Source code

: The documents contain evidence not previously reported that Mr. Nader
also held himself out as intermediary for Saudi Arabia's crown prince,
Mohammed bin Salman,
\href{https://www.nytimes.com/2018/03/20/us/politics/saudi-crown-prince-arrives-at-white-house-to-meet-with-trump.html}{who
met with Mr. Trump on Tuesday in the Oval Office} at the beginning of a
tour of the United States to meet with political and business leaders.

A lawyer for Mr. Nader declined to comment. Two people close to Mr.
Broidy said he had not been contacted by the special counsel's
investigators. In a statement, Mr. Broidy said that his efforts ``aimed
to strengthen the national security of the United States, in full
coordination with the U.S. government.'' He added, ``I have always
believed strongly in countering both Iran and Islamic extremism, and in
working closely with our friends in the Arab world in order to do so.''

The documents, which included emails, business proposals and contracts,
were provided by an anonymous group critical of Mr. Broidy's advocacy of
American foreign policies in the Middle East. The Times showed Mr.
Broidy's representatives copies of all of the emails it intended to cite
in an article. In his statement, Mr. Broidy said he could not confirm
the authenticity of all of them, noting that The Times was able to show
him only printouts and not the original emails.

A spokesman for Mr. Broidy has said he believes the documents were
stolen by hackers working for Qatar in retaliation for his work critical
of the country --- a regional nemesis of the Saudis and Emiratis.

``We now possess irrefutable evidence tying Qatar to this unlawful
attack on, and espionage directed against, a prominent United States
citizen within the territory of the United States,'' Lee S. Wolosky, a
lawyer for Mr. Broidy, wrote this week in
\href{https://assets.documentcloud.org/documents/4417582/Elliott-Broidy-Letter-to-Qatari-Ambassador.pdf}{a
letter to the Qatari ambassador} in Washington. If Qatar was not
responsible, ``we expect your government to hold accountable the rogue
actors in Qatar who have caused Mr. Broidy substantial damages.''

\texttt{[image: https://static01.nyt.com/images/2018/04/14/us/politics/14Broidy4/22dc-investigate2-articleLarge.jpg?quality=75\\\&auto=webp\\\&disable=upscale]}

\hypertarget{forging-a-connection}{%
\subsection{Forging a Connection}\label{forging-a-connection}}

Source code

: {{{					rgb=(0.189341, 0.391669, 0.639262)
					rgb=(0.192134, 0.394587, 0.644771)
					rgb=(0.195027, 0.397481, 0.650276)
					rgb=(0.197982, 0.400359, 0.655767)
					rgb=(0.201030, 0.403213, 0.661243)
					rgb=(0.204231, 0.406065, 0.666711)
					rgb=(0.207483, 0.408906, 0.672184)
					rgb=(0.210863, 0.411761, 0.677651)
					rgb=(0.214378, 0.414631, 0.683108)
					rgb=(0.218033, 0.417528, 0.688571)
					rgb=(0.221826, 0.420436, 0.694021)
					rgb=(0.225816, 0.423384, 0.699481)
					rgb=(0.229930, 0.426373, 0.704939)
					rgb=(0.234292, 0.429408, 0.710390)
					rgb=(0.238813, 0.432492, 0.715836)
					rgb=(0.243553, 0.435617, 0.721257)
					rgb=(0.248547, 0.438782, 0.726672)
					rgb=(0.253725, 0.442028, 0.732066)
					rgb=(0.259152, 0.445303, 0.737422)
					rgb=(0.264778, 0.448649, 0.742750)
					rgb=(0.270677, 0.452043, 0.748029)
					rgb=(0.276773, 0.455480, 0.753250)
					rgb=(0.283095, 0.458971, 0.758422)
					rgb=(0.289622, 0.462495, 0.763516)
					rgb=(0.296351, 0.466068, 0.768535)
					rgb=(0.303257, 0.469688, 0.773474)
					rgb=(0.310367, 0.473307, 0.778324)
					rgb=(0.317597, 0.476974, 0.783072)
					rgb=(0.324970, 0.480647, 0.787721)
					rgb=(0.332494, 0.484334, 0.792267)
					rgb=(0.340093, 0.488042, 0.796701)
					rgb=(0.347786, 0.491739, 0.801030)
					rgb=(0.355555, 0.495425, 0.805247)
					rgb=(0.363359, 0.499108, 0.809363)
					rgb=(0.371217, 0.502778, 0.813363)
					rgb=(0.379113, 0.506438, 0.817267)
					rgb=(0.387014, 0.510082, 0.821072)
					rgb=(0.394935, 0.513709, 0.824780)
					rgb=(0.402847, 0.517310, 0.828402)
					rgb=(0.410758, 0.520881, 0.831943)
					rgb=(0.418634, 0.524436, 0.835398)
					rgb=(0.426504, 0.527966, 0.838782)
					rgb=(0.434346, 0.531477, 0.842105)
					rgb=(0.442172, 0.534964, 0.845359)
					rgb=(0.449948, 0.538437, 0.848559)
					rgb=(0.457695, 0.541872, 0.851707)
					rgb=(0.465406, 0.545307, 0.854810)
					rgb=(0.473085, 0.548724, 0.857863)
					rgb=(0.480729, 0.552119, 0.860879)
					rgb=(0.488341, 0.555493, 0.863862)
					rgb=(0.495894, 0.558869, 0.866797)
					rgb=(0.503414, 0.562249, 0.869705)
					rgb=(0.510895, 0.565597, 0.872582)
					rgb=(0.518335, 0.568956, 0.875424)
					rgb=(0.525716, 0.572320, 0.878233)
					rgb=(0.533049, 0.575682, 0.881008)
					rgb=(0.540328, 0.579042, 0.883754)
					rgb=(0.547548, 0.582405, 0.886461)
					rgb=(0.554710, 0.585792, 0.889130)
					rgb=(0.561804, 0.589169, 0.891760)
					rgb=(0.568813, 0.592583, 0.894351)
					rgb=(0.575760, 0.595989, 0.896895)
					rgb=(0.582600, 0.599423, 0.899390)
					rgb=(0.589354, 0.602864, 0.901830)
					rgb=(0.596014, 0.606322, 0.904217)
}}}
★ ★ ★
**WHAT IS EXPECTED**. The reply must contain each line of the material, reproduced faithfully.

**ANSWER**.
Source code

: The documents contain evidence not previously reported that Mr. Nader
also held himself out as intermediary for Saudi Arabia's crown prince,
Mohammed bin Salman,
\href{https://www.nytimes.com/2018/03/20/us/politics/saudi-crown-prince-arrives-at-white-house-to-meet-with-trump.html}{who
met with Mr. Trump on Tuesday in the Oval Office} at the beginning of a
tour of the United States to meet with political and business leaders.

A lawyer for Mr. Nader declined to comment. Two people close to Mr.
Broidy said he had not been contacted by the special counsel's
investigators. In a statement, Mr. Broidy said that his efforts ``aimed
to strengthen the national security of the United States, in full
coordination with the U.S. government.'' He added, ``I have always
believed strongly in countering both Iran and Islamic extremism, and in
working closely with our friends in the Arab world in order to do so.''

The documents, which included emails, business proposals and contracts,
were provided by an anonymous group critical of Mr. Broidy's advocacy of
American foreign policies in the Middle East. The Times showed Mr.
Broidy's representatives copies of all of the emails it intended to cite
in an article. In his statement, Mr. Broidy said he could not confirm
the authenticity of all of them, noting that The Times was able to show
him only printouts and not the original emails.

A spokesman for Mr. Broidy has said he believes the documents were
stolen by hackers working for Qatar in retaliation for his work critical
of the country --- a regional nemesis of the Saudis and Emiratis.

``We now possess irrefutable evidence tying Qatar to this unlawful
attack on, and espionage directed against, a prominent United States
citizen within the territory of the United States,'' Lee S. Wolosky, a
lawyer for Mr. Broidy, wrote this week in
\href{https://assets.documentcloud.org/documents/4417582/Elliott-Broidy-Letter-to-Qatari-Ambassador.pdf}{a
letter to the Qatari ambassador} in Washington. If Qatar was not
responsible, ``we expect your government to hold accountable the rogue
actors in Qatar who have caused Mr. Broidy substantial damages.''

\texttt{[image: https://static01.nyt.com/images/2018/04/14/us/politics/14Broidy4/22dc-investigate2-articleLarge.jpg?quality=75\\\&auto=webp\\\&disable=upscale]}

\hypertarget{forging-a-connection}{%
\subsection{Forging a Connection}\label{forging-a-connection}}

Source code

: {{{					rgb=(0.189341, 0.391669, 0.639262)
					rgb=(0.192134, 0.394587, 0.644771)
					rgb=(0.195027, 0.397481, 0.650276)
					rgb=(0.197982, 0.400359, 0.655767)
					rgb=(0.201030, 0.403213, 0.661243)
					rgb=(0.204231, 0.406065, 0.666711)
					rgb=(0.207483, 0.408906, 0.672184)
					rgb=(0.210863, 0.411761, 0.677651)
					rgb=(0.214378, 0.414631, 0.683108)
					rgb=(0.218033, 0.417528, 0.688571)
					rgb=(0.221826, 0.420436, 0.694021)
					rgb=(0.225816, 0.423384, 0.699481)
					rgb=(0.229930, 0.426373, 0.704939)
					rgb=(0.234292, 0.429408, 0.710390)
					rgb=(0.238813, 0.432492, 0.715836)
					rgb=(0.243553, 0.435617, 0.721257)
					rgb=(0.248547, 0.438782, 0.726672)
					rgb=(0.253725, 0.442028, 0.732066)
					rgb=(0.259152, 0.445303, 0.737422)
					rgb=(0.264778, 0.448649, 0.742750)
					rgb=(0.270677, 0.452043, 0.748029)
					rgb=(0.276773, 0.455480, 0.753250)
					rgb=(0.283095, 0.458971, 0.758422)
					rgb=(0.289622, 0.462495, 0.763516)
					rgb=(0.296351, 0.466068, 0.768535)
					rgb=(0.303257, 0.469688, 0.773474)
					rgb=(0.310367, 0.473307, 0.778324)
					rgb=(0.317597, 0.476974, 0.783072)
					rgb=(0.324970, 0.480647, 0.787721)
					rgb=(0.332494, 0.484334, 0.792267)
					rgb=(0.340093, 0.488042, 0.796701)
					rgb=(0.347786, 0.491739, 0.801030)
					rgb=(0.355555, 0.495425, 0.805247)
					rgb=(0.363359, 0.499108, 0.809363)
					rgb=(0.371217, 0.502778, 0.813363)
					rgb=(0.379113, 0.506438, 0.817267)
					rgb=(0.387014, 0.510082, 0.821072)
					rgb=(0.394935, 0.513709, 0.824780)
					rgb=(0.402847, 0.517310, 0.828402)
					rgb=(0.410758, 0.520881, 0.831943)
					rgb=(0.418634, 0.524436, 0.835398)
					rgb=(0.426504, 0.527966, 0.838782)
					rgb=(0.434346, 0.531477, 0.842105)
					rgb=(0.442172, 0.534964, 0.845359)
					rgb=(0.449948, 0.538437, 0.848559)
					rgb=(0.457695, 0.541872, 0.851707)
					rgb=(0.465406, 0.545307, 0.854810)
					rgb=(0.473085, 0.548724, 0.857863)
					rgb=(0.480729, 0.552119, 0.860879)
					rgb=(0.488341, 0.555493, 0.863862)
					rgb=(0.495894, 0.558869, 0.866797)
					rgb=(0.503414, 0.562249, 0.869705)
					rgb=(0.510895, 0.565597, 0.872582)
					rgb=(0.518335, 0.568956, 0.875424)
					rgb=(0.525716, 0.572320, 0.878233)
					rgb=(0.533049, 0.575682, 0.881008)
					rgb=(0.540328, 0.579042, 0.883754)
					rgb=(0.547548, 0.582405, 0.886461)
					rgb=(0.554710, 0.585792, 0.889130)
					rgb=(0.561804, 0.589169, 0.891760)
					rgb=(0.568813, 0.592583, 0.894351)
					rgb=(0.575760, 0.595989, 0.896895)
					rgb=(0.582600, 0.599423, 0.899390)
					rgb=(0.589354, 0.602864, 0.901830)
					rgb=(0.596014, 0.606322, 0.904217)
}}}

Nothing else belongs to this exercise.